Severe storms at the USF Tampa campus pushed me off campus this afternoon, and I’ve used it in part to catch up on reading, such as Joy Ann Williamson-Lott’s article “The Battle over Power, Control, and Academic Freedom at Southern Institutions of Higher Education, 1955–1965” ($$) in last November’s Journal of Southern History. It’s an important consolidation of and addition to the literature on academic freedom and the modern civil rights movement.
Part of what makes the article so pleasurable is the way Williamson-Lott layers additional dimensions onto what I know about both the history of higher education and the civil-rights movement, from the ways Alabama State’s administrators turned the other way as Jo Ann Robinson and others planned a one-day bus boycott in Montgomery, to the cross-cutting pressures on both administrators and trustees between 1955 and 1965 (and at all sorts of institutions, public and private, HBCU and historically all-white). From the first to the last page, for me this is an intellectual walking tour of a familiar neighborhood, one in which I get to hear someone I know explain more stories of the neighborhood that I know well.
If you are not an historian or otherwise familiar with the material, what you now know is how one professional experienced this article. What does that really tell you?
One of the difficulties in teaching complex subjects is knowing how one moves from being a novice in a subject to being able to succeed at more difficult challenges. Or rather, we often don’t really know what this entails. A little more than half a century, Jerome Bruner would have asked what about this reading was “thinking like an historian,” and see how to teach those abstract skills to a history student. The problem with Bruner’s claims about “thinking like an X” (such as an historian) is that skills are abstracted from the depth of knowledge in an area, and so attempting to teach a professional perspective gives short shrift to considering what depth of familiarity is needed for “thinking like an historian.” As I noted above, an integral part of my experience in reading Williamson-Lott’s article is my being as familiar with the subjects as I am in a neighborhood where I’ve lived for a long time.
Yet at the same time, I am not happy with the arguments of E.D. Hirsch and others that focus on the accumulation of factual and factoid-ish knowledge, as if what expertise requires is primarily that cumulative store (or the total “apperceptive mass,” if you want to use an older notion associated with Johann Herbart). If I were just a store of collected historical facts, I’d be repeating the errors of objective-wanna-be historians of a century ago or I’d be unable to evaluate broader claims made by my peers. Part of the expertise of historians is a collection of what you might want to call meso-facts, or mid-level generalizations, along with the type of fine-grain detail you’d expect in an historical narrative or dense argument. Beside that is a much more complicated melange of experiences, skills, and interactions with the materials of history, my colleagues, and students (in my case, for the past few decades my students are almost always non-majors in an education college). If I can’t walk back and forth among different level of generalizations or among different types of perspectives and issues, I shouldn’t be doing my job.
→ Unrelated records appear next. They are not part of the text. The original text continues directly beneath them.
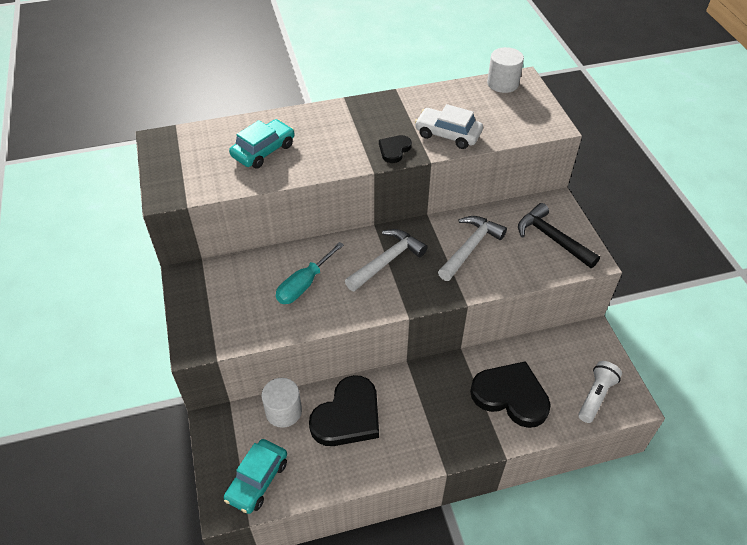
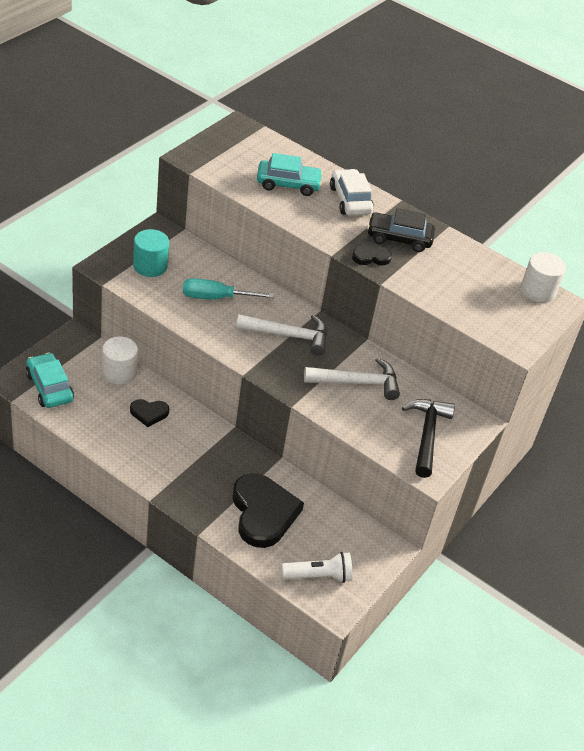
camera: 45 degrees right, 5 degrees down
turquoise car [224,439,287,514] -> turquoise car turned 75 degrees clockwise [26,353,74,408]
black heart [309,375,379,446] -> black heart [130,399,169,427], size x0.49
white car [415,104,483,149] -> white car moved to [330,169,374,215]
none -> turquoise cylinder [133,229,169,277]
none -> black car [367,208,435,252]

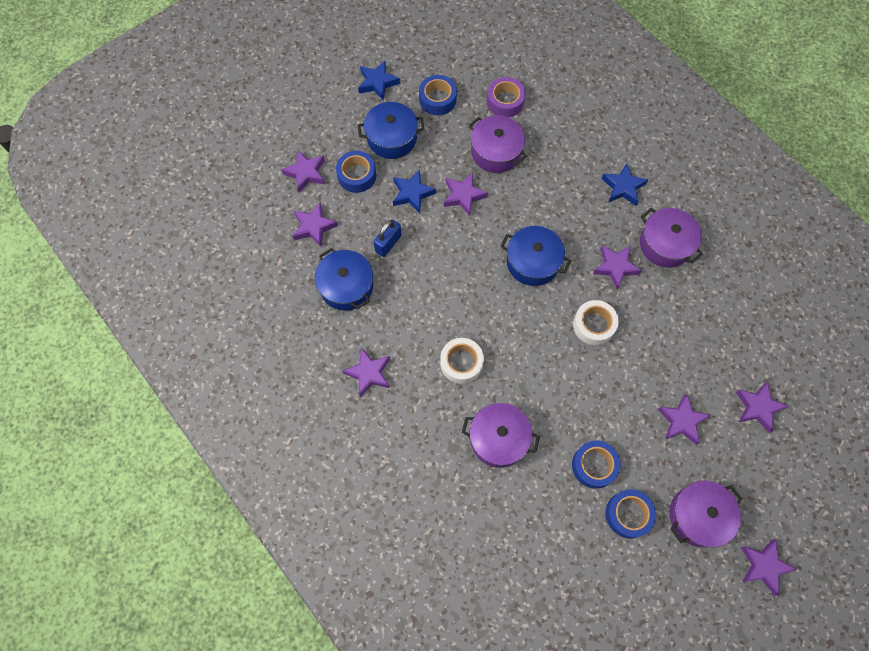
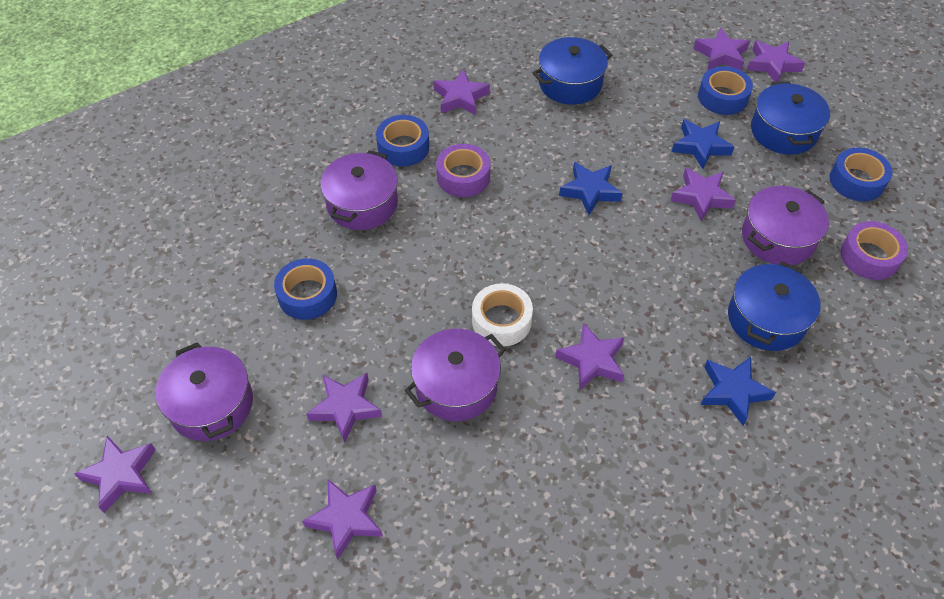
camera: 95 degrees right, 15 degrees down
purple star [293,202,338,246] -> purple star moved to [747,40,805,82]
blue star [358,61,400,100] -> blue star moved to [559,162,623,215]
blue padlock [374,219,402,257] -> none
white tape [440,338,484,384] -> purple tape [436,144,490,197]
blue pot [500,226,571,286] -> blue pot moved to [728,261,820,351]
blue tape [606,489,656,538] -> blue tape moved to [376,115,429,167]
purple pot [640,208,703,268] -> purple pot moved to [404,329,506,421]

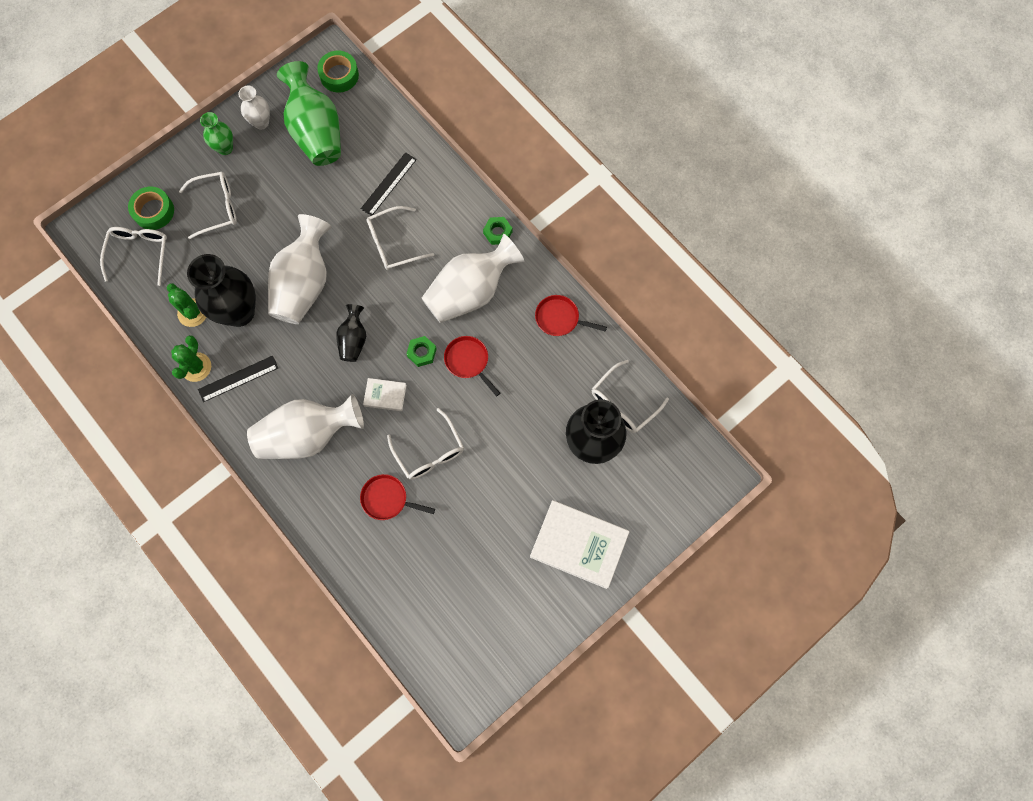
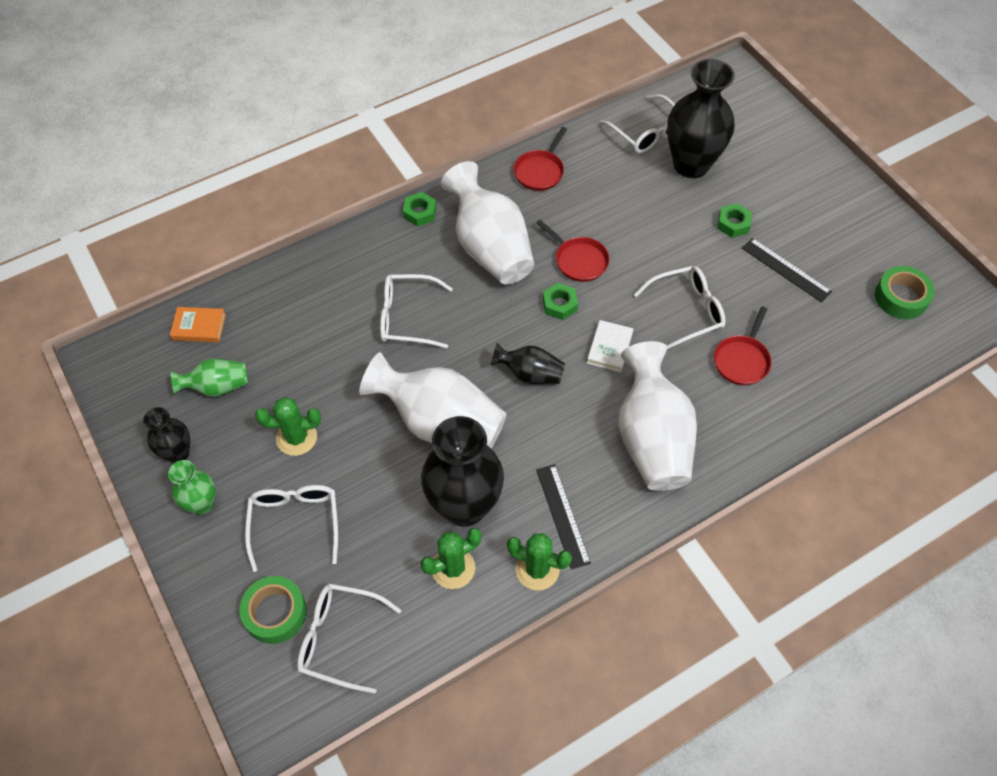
camera: 80 degrees left, 15 degrees down
white vase [238,86,270,130] -> black vase [143,407,190,463]
green vase [277,61,341,166] -> green vase [171,358,248,397], size x0.52
green tape [317,51,359,92] -> green tape moved to [875,266,935,319]
black ruler [361,152,417,216] -> black ruler moved to [742,238,832,302]
white glasses [366,206,434,270] -> white glasses turned 105 degrees clockwise [380,274,453,348]
red pan [444,336,500,396] -> red pan turned 105 degrees counterclockwise [536,220,609,282]
white book [530,500,630,589] -> none
none -> orange book [170,307,226,342]
none -> green cactus [255,397,321,456]
none -> green nut [717,203,752,238]

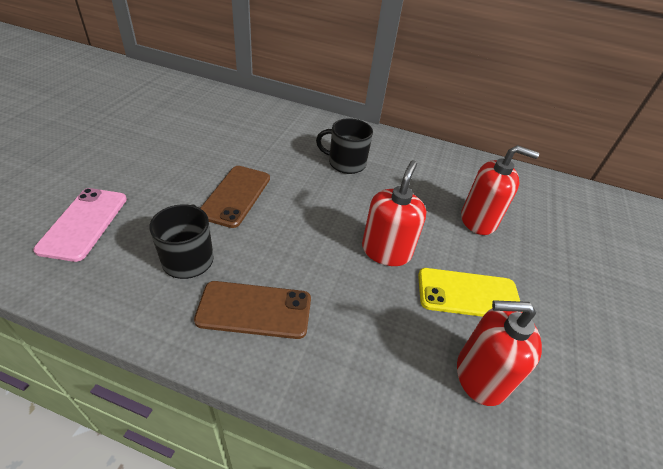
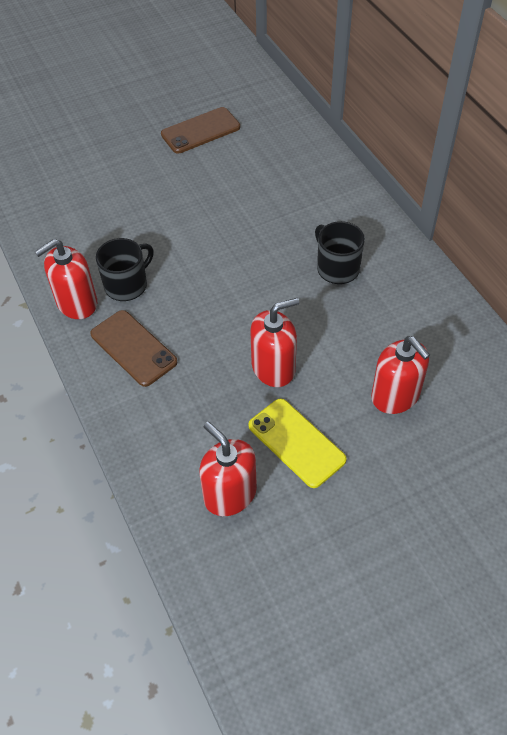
camera: 50 degrees right, 10 degrees up
pink phone [33,188,127,262] -> none
brown phone [200,166,270,228] -> brown phone moved to [161,107,240,154]
none -> red soap dispenser [34,239,97,319]

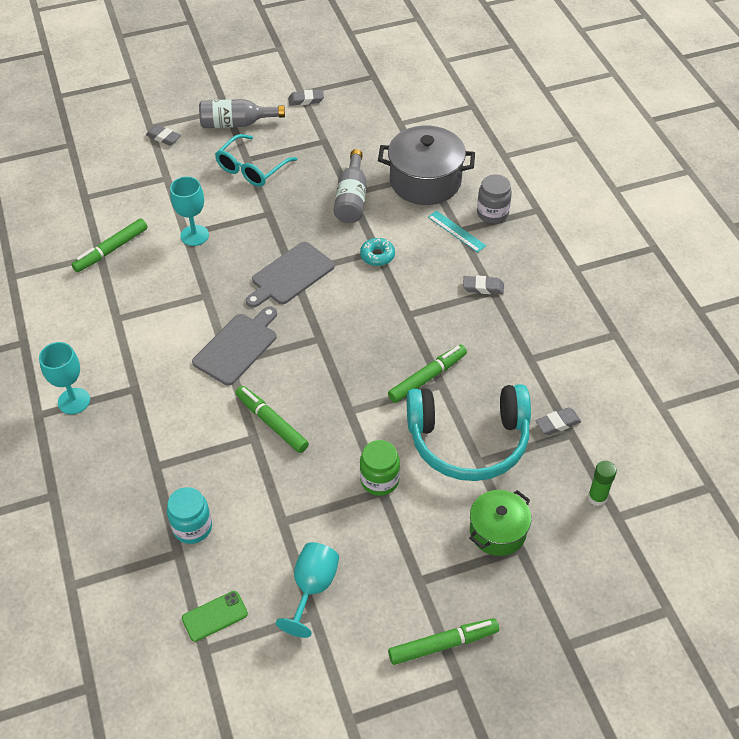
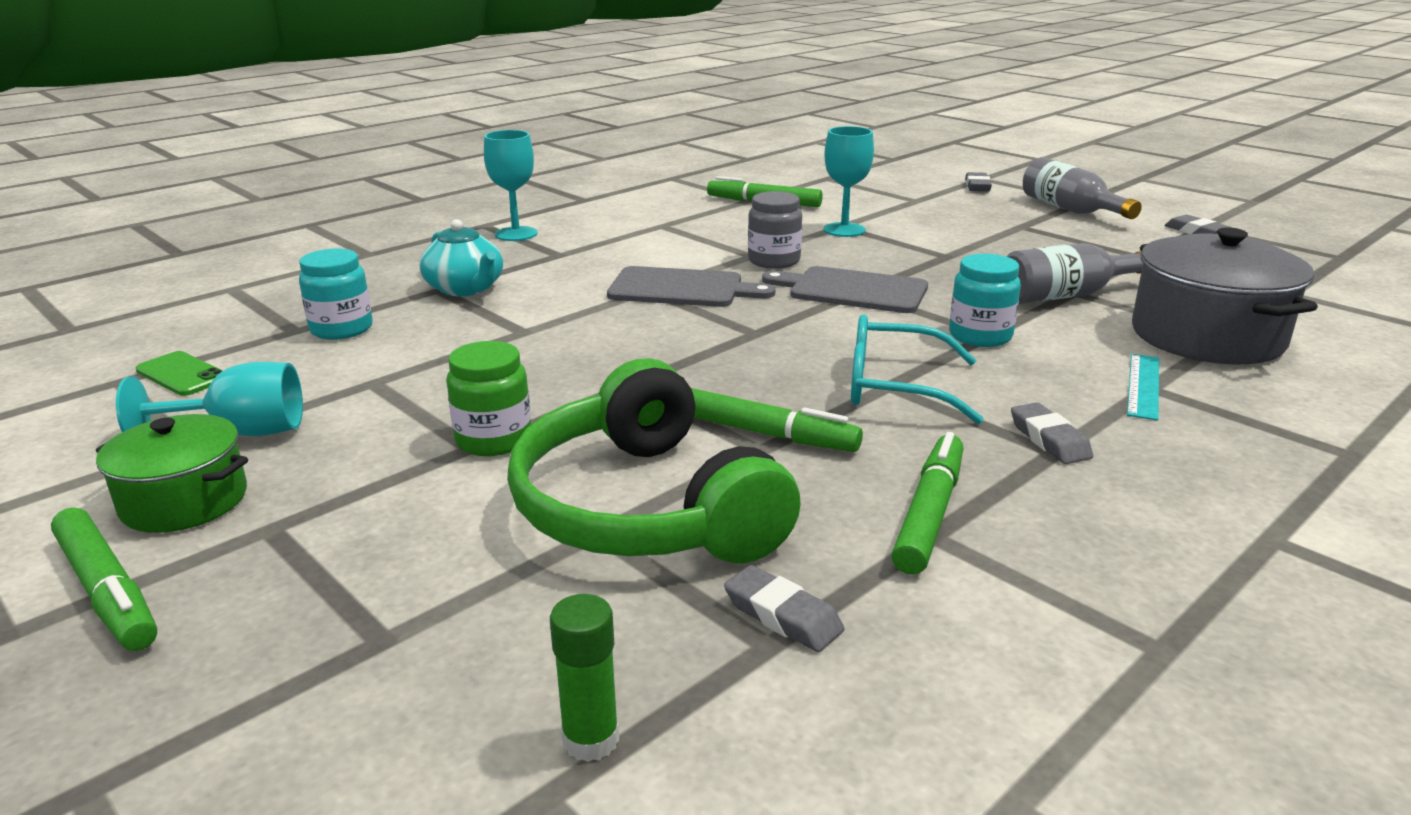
camera: 65 degrees right, 25 degrees down
turquoise glasses [215,134,298,187] -> turquoise glasses moved to [851,315,984,424]
green marker [235,386,309,453] -> green marker moved to [891,432,963,574]
turquoise donut [360,238,395,266] -> turquoise jar [949,254,1021,347]
turquoise headphones [407,384,531,481] -> green headphones [507,358,801,564]
green pot [469,490,531,556] -> green pot moved to [96,414,248,533]
grey jar [477,174,512,223] -> grey jar moved to [748,191,802,269]
none -> turquoise teapot [419,219,503,296]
What is much harder is understanding how history students develop into people with enough background and skills, develop enough to perform some of the types of judgments that you can expect from a professional historian. If you look at the types of expectations of history students and majors in college–something like the disciplinary core document from the history Tuning project–you see something that is remarkably like a set of abstract skills. Implicit in these skills list is sufficient depth of knowledge to demonstrate them. Otherwise, we might ask history students to write about Westeros, and while that might be an interesting exercise, I would hope it wasn’t the intention of those who are involved in the history Tuning project. Maybe we should look at something like the old early-90s U.S. history standards that Charlotte Crabtree and Gary Nash worked on and that was focused on K-12 schooling. As I have written before, I like the standards on a number of dimensions.
Yet those standards do not say how students develop… and I assure you that if there are only a handful of researchers focusing on anything in this area, we just do not know the answer. “Good teachers and lots of primary sources” is essentially hoping that osmosis does the trick, and it says a great deal about my teachers over the years that I did learn enough, without knowing how I did it. At some point it became interesting to learn enough about a time and place where it did become akin to a neighborhood. When someone mentioned an event, I could think of events that had happened on the same corner over the years (i.e., trace an issue through time), know what else was likely to be advertised in the newspaper the next morning (what else were salient issues in the era, or what would be an anachronism), and so forth. That’s essential to working in more depth, but how much familiarity is necessary, and what type of familiarity is most important? What would be the most likely to motivate students who will not become professional historians?
And then how do we do all this in a world where standards documents are still much closer to an everything but the kitchen sink inventory than to something focusing on meso-facts, big ideas, and their close kin: meso-questions and big questions about history.